Written task 1 =>
List every passage in the shrimp diversity text that appears inside quotation marks.

Document section =>
Like Darwin’s finches…

Dr. de Grave is head of research at the prestigious Oxford University Museum, yet so unaffected, you can call him “Sammy.”

Clades and geological time aside (lest they distract us from mass extinction of the imminent variety), the data, viewed objectively, show that more species are tabulated extant than extinct by a sizable margin. Even more reassuring is the discovery that “shrimp have independently transitioned from marine to freshwater habitats repeatedly, creating much richer pockets of biodiversity.” Surely this suggests a level of adaptability that belies the premise of the report? Indeed, it transpires that “the relative isolation of lakes and rivers appear [sic] to increase the diversity of species in a similar way to Darwin’s finches on island chains.” And diversity, as every educated person is aware by now, is wonderful. So, given these uplifting discoveries, what is the problem? In a game attempt to maintain the study’s apocalyptic tenor, co-author Sammy de Grave, head of research at the Oxford University Museum, adds: “But rising sea levels caused by climate change could put these pockets at risk, disrupting these freshwater distributions and leading to extinctions as a result.”

Written task 2 =>
How many lines in the dataset rows below contain the string "pose"? Give only the number.

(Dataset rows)
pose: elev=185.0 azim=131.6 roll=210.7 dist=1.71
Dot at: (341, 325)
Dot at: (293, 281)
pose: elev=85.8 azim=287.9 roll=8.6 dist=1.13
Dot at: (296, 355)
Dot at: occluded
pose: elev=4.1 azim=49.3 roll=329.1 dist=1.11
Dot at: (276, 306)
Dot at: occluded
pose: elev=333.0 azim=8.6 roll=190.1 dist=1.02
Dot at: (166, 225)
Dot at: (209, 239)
---
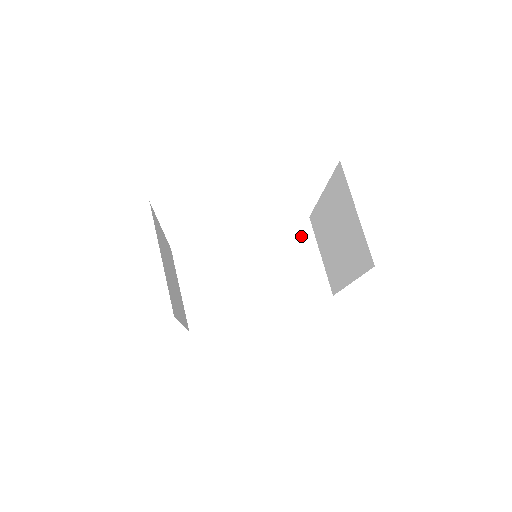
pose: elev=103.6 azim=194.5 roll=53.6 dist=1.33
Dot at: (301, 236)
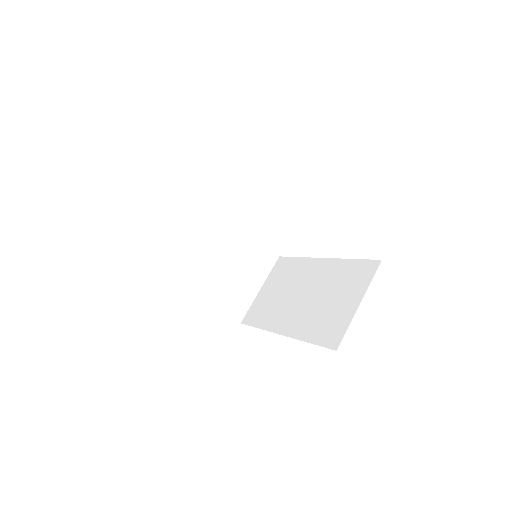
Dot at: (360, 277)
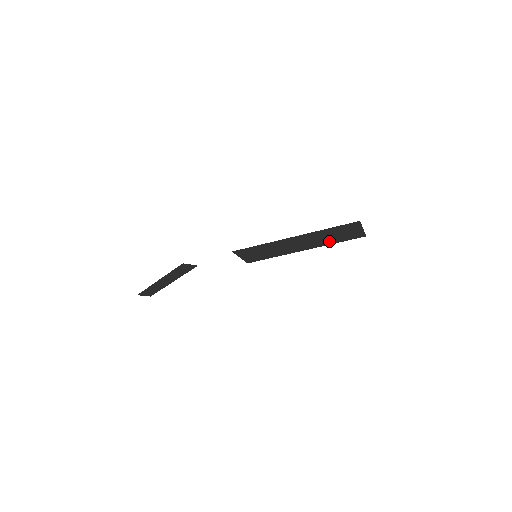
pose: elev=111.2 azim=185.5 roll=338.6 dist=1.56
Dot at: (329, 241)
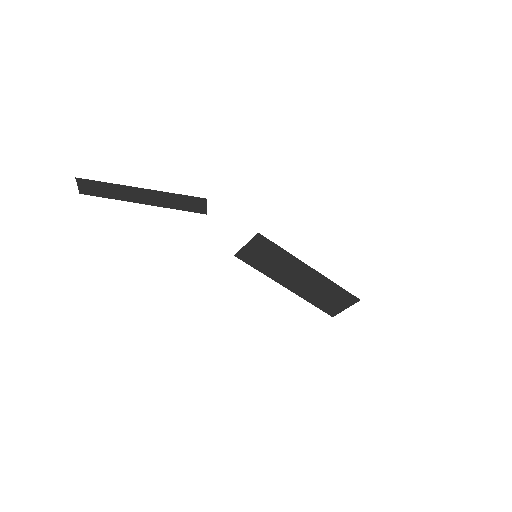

Correct result 1 =>
1. Sammy.
2. shrimp have independently transitioned from marine to freshwater habitats repeatedly, creating much richer pockets of biodiversity.
3. the relative isolation of lakes and rivers appear [sic] to increase the diversity of species in a similar way to Darwin's finches on island chains.
4. But rising sea levels caused by climate change could put these pockets at risk, disrupting these freshwater distributions and leading to extinctions as a result.

Correct result 2 =>
6